======== Belge metni ========
Emsal Mahkeme Kararı İstanbul 7. Asliye Ticaret Mahkemesi 2019/191 E. 2022/251 K. 26.04.2022 T.

Görüntülediğiniz mahkeme kararı henüz kesinleşmemiştir. Yararlı olması amacıyla eklenmiştir.

T.C.
İSTANBUL
7. ASLİYE TİCARET MAHKEMESİ

ESAS NO:2019/191
KARAR NO :2022/251

DAVA:İtirazın İptali
DAVA TARİHİ:04/04/2019
KARAR TARİHİ:26/04/2022

Mahkememizde görülmekte olan İtirazın İptali davasının yapılan açık yargılaması sonunda,
GEREĞİ DÜŞÜNÜLDÜ:
Davacı vekili dava dilekçesinde özetle; müvekkili şirketin turizm sektöründe faaliyet gösteren bir şirket olduğunu, müvekkili ile davalı arasında alt distribütörlük sözleşmesi imzalandığını ve aralarında cari hesap ilişkisi başladığını, müvekkili şirketin davalı taraftan cari hesaptan kaynaklanan alacağının olduğunu, müvekkilinin bu alacağını tahsil edemediğini, müvekkilinin alacağın ödenmesi için davalı tarafa noter aracılığı ile ihtarname gönderdiğini, ancak bir sonuç alınamadığını, bunun üzerine alacağın tahsili için ….icra müdürlüğü … esas sayılı dosyası ile yasal takip yapıldığını, davalının borca itirazı üzerine takibin durdurulduğunu, borçlunun itirazının haksız ve dayanaksız olduğunu beyan ederek yargılama gideri ve vekalet ücretinin karşı tarafa yükletilerek davalı tarafından yapılan haksız ve kötüniyetli itirazın iptali, takibin kaldığı yerden devamını, davalı aleyhine %20’den aşağı olmamak üzere icra inkar tazminatına hükmedilmesini talep ve dava etmiştir.
======== Veriler ========
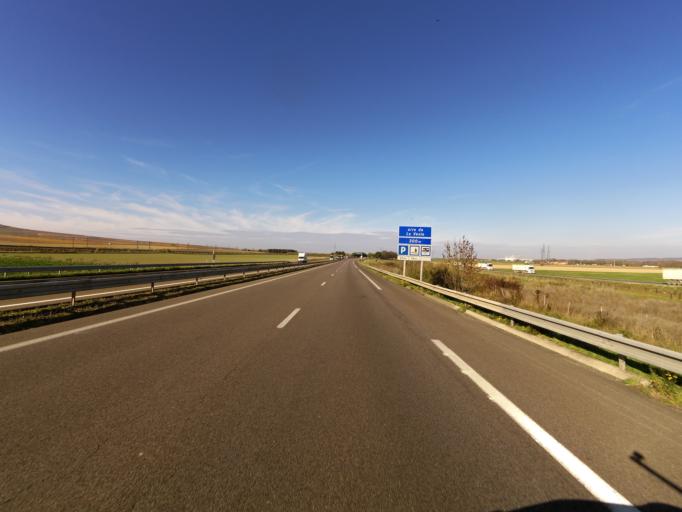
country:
========
İtirazın iptali davasına ilişkin mahkeme kararını, gösterilen son cümleden sonrasını yazarak sürdürün.

Davalı taraf davaya cevap dilekçesi vermeyerek 6100 sayılı HMK m.128’e göre dava konusu maddi vakıaları inkâr etmiştir.
DELİLLERİN DEĞERLENDİRİLMESİ VE GEREKÇE:

Dava, 6102 sayılı Türk ticaret Kanunun’nun madde 102 ve devamı maddelerine göre acentelik sözleşmesine konu alacak için başlatılmış icra takibine itiraz nedeniyle 2004 sayılı icra ve iflas kanununun madde 67’ye göre itirazın iptali davasıdır.
Mahkememizce tüm deliller toplanmış, gerekli inceleme ve araştırmalar yapılmış, …. İcra Dairesinin … Esas sayılı takip dosyası dosya arasına alınmış ve Mahkememizce 20/09/2019 tarihli celse kararı ile … Nöbetçi Asliye Ticaret Mahkemesine talimat yazılarak davacı tarafın, … Nöbetçi Asliye Hukuk Mahkemesine talimat yazılarak davalı taraf ticari defter ve kayıtları üzerinde mali müşavir bilirkişi aracılığı ile inceleme yapılarak taraflar arasında cari hesap ilişkinisine konu faturalardan kaynaklı alacak borç ilişkisinin bulunup bulunmadığının tespitinin edilerek rapor aldırılmasına karar verilmiştir.
10/12/2019 tarihli … 2. Asliye Ticaret Mahkemesi aracılığıyla alınan talimat bilirkişi raporunda; Davacı tarafın ticari defterleri ve belgelerine göre, taraflar arasında ticari bir ilişkinin mevcut olduğu ve bu ticari ilişki gereğince davacı şirketin davalı şirket adına borç kaydettiği faturalar bedellerine istinaden takip tarihi itibariyle davacı şirketin bakiye 25.975,09-TL tutarında davalı şirketten alacağının olduğu görüşüne varılmıştır.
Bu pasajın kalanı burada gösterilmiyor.